Члены переглянулись, а врач-психиатр, нехорошо улыбаясь, стал тихонько пробиваться через толпу зевак-призывников, привлеченных сей драматической сценой и сгрудившихся у входа в кабинет.
— И когда же это было? — последовал очередной вопрос, произнесенный уже с едва заметной иронией.
— Сегодня. Ровно в полночь. — (Речь юноши была столь вдохновенна, что не могло возникнуть и тени сомнения в его искренности.) Я сидел на одном дереве, а он, — юноша ткнул пальцем в пуговку майорского кителя, — на другом…
Но больше сказать он не успел ничего, ибо с профессиональным криком — «Держите пациента!» — на него кинулся психиатр, а вся прочая кодла с удовольствием помогла последнему, свалив нашего призывника на пол и скрутив его в бараний рог.
Через полгода — обследованный вдоль и поперек и обколотый всем, чем только можно — он был выписан из психиатрической клиники, имея на руках натуральный белый билет. Оставаться нормальным в дурдоме возможно не более одной-двух недель.
Вот так.
Но это — байка. Теперь же — правда и только правда о советской армии. Какой бы печальной правда сия ни была.
"Жопа в мыле, рожа в грязи.
«Вы откуда?» «Мы — из связи».
В этих-то войсках я и служил. Точнее — МЫ служили.
Кто это — мы? Ну конечно же, я и Юрик Иноземцев, мой вечный спутник и корефан.
Если говорить о том, как служил он, то самое грандиозное приключение, пережитое им в рядах СА, выглядело следующим образом.

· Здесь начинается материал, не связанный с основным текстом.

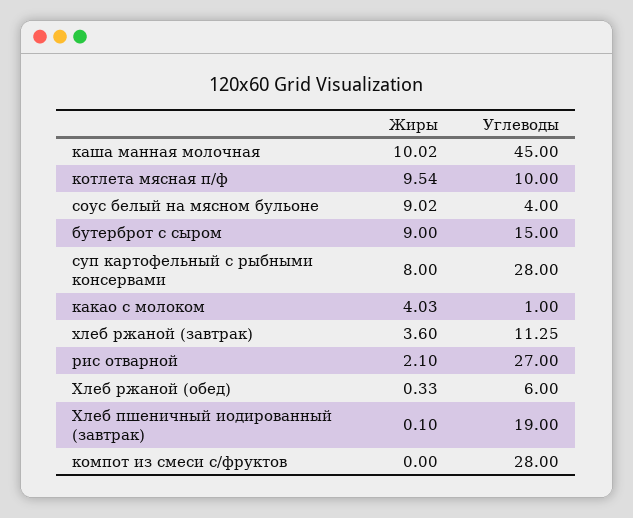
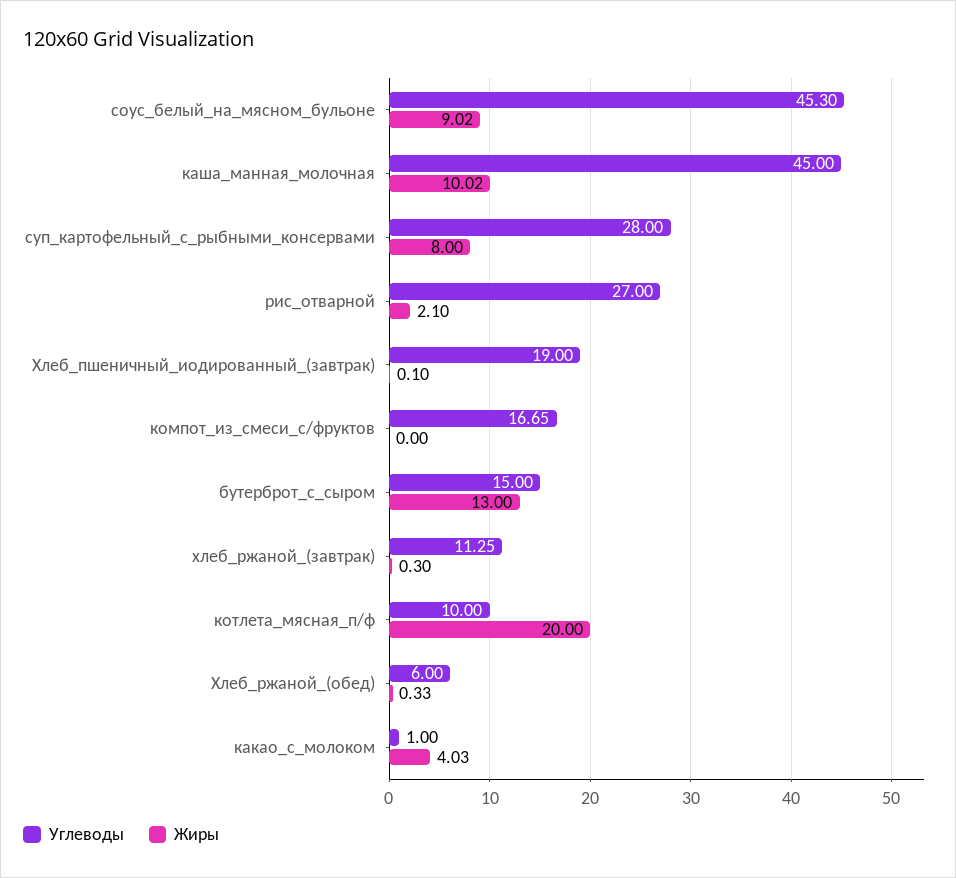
  {
    "Жиры": {
      "каша манная молочная": 10.02,
-     "котлета мясная п/ф": 9.54,
+     "котлета мясная п/ф": 20,
      "соус белый на мясном бульоне": 9.02,
-     "бутерброт с сыром": 9,
+     "бутерброт с сыром": 13,
      "суп картофельный с рыбными консервами": 8,
      "какао с молоком": 4.03,
-     "хлеб ржаной (завтрак)": 3.6,
+     "хлеб ржаной (завтрак)": 0.3,
      "рис отварной": 2.1,
      "Хлеб ржаной (обед)": 0.33,
      "Хлеб пшеничный иодированный (завтрак)": 0.1,
      "компот из смеси с/фруктов": 0
    },
    "Углеводы": {
      "каша манная молочная": 45,
      "котлета мясная п/ф": 10,
-     "соус белый на мясном бульоне": 4,
+     "соус белый на мясном бульоне": 45.3,
      "бутерброт с сыром": 15,
      "суп картофельный с рыбными консервами": 28,
      "какао с молоком": 1,
      "хлеб ржаной (завтрак)": 11.25,
      "рис отварной": 27,
      "Хлеб ржаной (обед)": 6,
      "Хлеб пшеничный иодированный (завтрак)": 19,
-     "компот из смеси с/фруктов": 28
+     "компот из смеси с/фруктов": 16.65
    }
  }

Пошел как-то Юрик в караул. Ночью, стоя на посту у знамени части (прямо в расположении, т.е. в помещении) он неожиданно и нестерпимо возжелал удовлетворить естественную надобность. Как быть? Оставить знамя? Это грубейшее нарушение Устава караульной службы, и грозит оно, если не дисбатом, то, как минимум, десятью сутками «ГАУПТИЧЕСКОЙ вахты» (позднее я выяснил, что на белом свете не существует такого прилагательного, однако офицеры наши упорно говорили именно так).
Но если «голод не тетка», то противоположная ему потребность, по-видимому не дядька. И Юрик нашел-таки выход из столь щекотливого положения.
О, нет, он не оставил священное знамя подразделения без подобающей охраны. Он просто-напросто вынул его из подставки и в сортир отправился, гордый стяг из рук не выпуская.